| E-Malt.com News article: EU: “Bud” beer case should be re-examined – court adviser
AB InBev NV’s appeal to get back the European Union-wide trademark on “Bud” for beer should be re-examined, an adviser to the EU’s top court said, rejecting a lower court’s decision to annul the protection.
“The appeal should be upheld” and “referred back” to the EU’s lower court for a re-examination before the region’s top tribunal can give a final decision, Pedro Cruz Villalon, an advocate general at the European Court of Justice, was quoted as saying by Bloomberg on September, 14.
The Luxembourg-based EU court follows such advice in a majority of rulings.
Today’s case is part of a fight that has raged for more than a century over the name-rights covering use of the Bud brand, pitting AB InBev, the world’s biggest brewer, against Czech competitor Budejovicky Budvar NP. A lower EU court in December 2008 upheld Budvar’s challenge to the EU trademark.
The court at the time said an EU trademark agency had wrongly issued the U.S. brewer Anheuser-Busch, now part of Leuven, Belgium-based AB InBev, with region-wide rights to use Bud on beer and other alcoholic beverages over the objections of Budvar.
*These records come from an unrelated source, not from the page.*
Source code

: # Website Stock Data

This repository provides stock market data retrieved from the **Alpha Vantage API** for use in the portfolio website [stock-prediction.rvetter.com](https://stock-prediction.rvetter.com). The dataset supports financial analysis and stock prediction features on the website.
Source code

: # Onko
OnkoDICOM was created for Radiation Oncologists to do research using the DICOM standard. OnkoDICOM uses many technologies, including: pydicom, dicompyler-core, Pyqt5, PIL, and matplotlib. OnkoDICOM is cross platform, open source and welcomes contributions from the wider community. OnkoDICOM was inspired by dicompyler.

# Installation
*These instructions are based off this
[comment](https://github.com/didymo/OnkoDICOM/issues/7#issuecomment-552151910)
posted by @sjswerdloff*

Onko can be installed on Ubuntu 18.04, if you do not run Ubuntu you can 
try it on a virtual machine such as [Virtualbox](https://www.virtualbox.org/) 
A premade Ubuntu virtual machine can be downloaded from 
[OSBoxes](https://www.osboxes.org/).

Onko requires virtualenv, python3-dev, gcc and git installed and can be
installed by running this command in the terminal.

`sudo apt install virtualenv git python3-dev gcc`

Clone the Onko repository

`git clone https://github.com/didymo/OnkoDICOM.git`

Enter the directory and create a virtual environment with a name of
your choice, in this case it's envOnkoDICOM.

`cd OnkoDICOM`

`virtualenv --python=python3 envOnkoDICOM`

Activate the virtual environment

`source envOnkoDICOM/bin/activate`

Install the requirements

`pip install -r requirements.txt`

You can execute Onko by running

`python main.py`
The decision left the right to use the name “Bud” to be determined in individual countries.
AB InBev said in an e-mail it’s pleased with the outcome, which “validates” its “right to register the Bud trademark in the European Union.”
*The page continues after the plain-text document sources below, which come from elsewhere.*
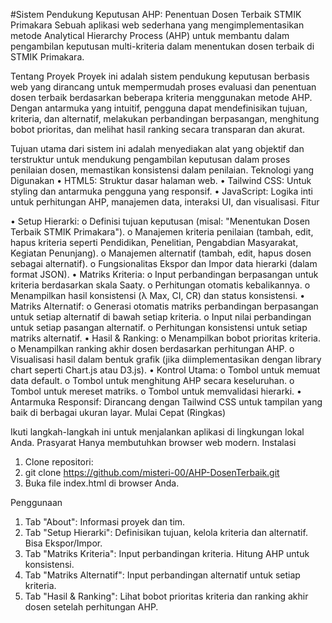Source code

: #Sistem Pendukung Keputusan AHP: Penentuan Dosen Terbaik STMIK Primakara
Sebuah aplikasi web sederhana yang mengimplementasikan metode Analytical Hierarchy Process (AHP) untuk membantu dalam pengambilan keputusan multi-kriteria dalam menentukan dosen terbaik di STMIK Primakara.

Tentang Proyek
Proyek ini adalah sistem pendukung keputusan berbasis web yang dirancang untuk mempermudah proses evaluasi dan penentuan dosen terbaik berdasarkan beberapa kriteria menggunakan metode AHP. Dengan antarmuka yang intuitif, pengguna dapat mendefinisikan tujuan, kriteria, dan alternatif, melakukan perbandingan berpasangan, menghitung bobot prioritas, dan melihat hasil ranking secara transparan dan akurat.

Tujuan utama dari sistem ini adalah menyediakan alat yang objektif dan terstruktur untuk mendukung pengambilan keputusan dalam proses penilaian dosen, memastikan konsistensi dalam penilaian.
Teknologi yang Digunakan
  •	HTML5: Struktur dasar halaman web.
  •	Tailwind CSS: Untuk styling dan antarmuka pengguna yang responsif.
  •	JavaScript: Logika inti untuk perhitungan AHP, manajemen data, interaksi UI, dan visualisasi.
  Fitur
  
•	Setup Hierarki:
  o	Definisi tujuan keputusan (misal: "Menentukan Dosen Terbaik STMIK Primakara").
  o	Manajemen kriteria penilaian (tambah, edit, hapus kriteria seperti Pendidikan, Penelitian, Pengabdian Masyarakat, Kegiatan Penunjang).
  o	Manajemen alternatif (tambah, edit, hapus dosen sebagai alternatif).
  o	Fungsionalitas Ekspor dan Impor data hierarki (dalam format JSON).
•	Matriks Kriteria:
  o	Input perbandingan berpasangan untuk kriteria berdasarkan skala Saaty.
  o	Perhitungan otomatis kebalikannya.
  o	Menampilkan hasil konsistensi (λ Max, CI, CR) dan status konsistensi.
•	Matriks Alternatif:
  o	Generasi otomatis matriks perbandingan berpasangan untuk setiap alternatif di bawah setiap kriteria.
  o	Input nilai perbandingan untuk setiap pasangan alternatif.
  o	Perhitungan konsistensi untuk setiap matriks alternatif.
•	Hasil & Ranking:
  o	Menampilkan bobot prioritas kriteria.
  o	Menampilkan ranking akhir dosen berdasarkan perhitungan AHP.
  o	Visualisasi hasil dalam bentuk grafik (jika diimplementasikan dengan library chart seperti Chart.js atau D3.js).
•	Kontrol Utama:
  o	Tombol untuk memuat data default.
  o	Tombol untuk menghitung AHP secara keseluruhan.
  o	Tombol untuk mereset matriks.
  o	Tombol untuk memvalidasi hierarki.
•	Antarmuka Responsif: Dirancang dengan Tailwind CSS untuk tampilan yang baik di berbagai ukuran layar.
Mulai Cepat (Ringkas)

Ikuti langkah-langkah ini untuk menjalankan aplikasi di lingkungan lokal Anda.
Prasyarat
Hanya membutuhkan browser web modern.
Instalasi
1.	Clone repositori:
2.	git clone https://github.com/misteri-00/AHP-DosenTerbaik.git
3.	Buka file index.html di browser Anda.
   
Penggunaan
1.	Tab "About": Informasi proyek dan tim.
2.	Tab "Setup Hierarki": Definisikan tujuan, kelola kriteria dan alternatif. Bisa Ekspor/Impor.
3.	Tab "Matriks Kriteria": Input perbandingan kriteria. Hitung AHP untuk konsistensi.
4.	Tab "Matriks Alternatif": Input perbandingan alternatif untuk setiap kriteria.
5.	Tab "Hasil & Ranking": Lihat bobot prioritas kriteria dan ranking akhir dosen setelah perhitungan AHP.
“A positive decision from the Court of Justice would move Anheuser-Busch InBev one step closer to securing rights to either Budweiser or Bud throughout” the EU, the company said.
AB InBev owns national trademark rights for Bud or Budweiser in 23 of the 27 EU countries. Budvar says it owns the rights because its beer comes from Ceske Budejovice, which is called Budweis in German.
The case is C-96/09 P, Anheuser-Busch v Budejovicky Budvar, OHMI.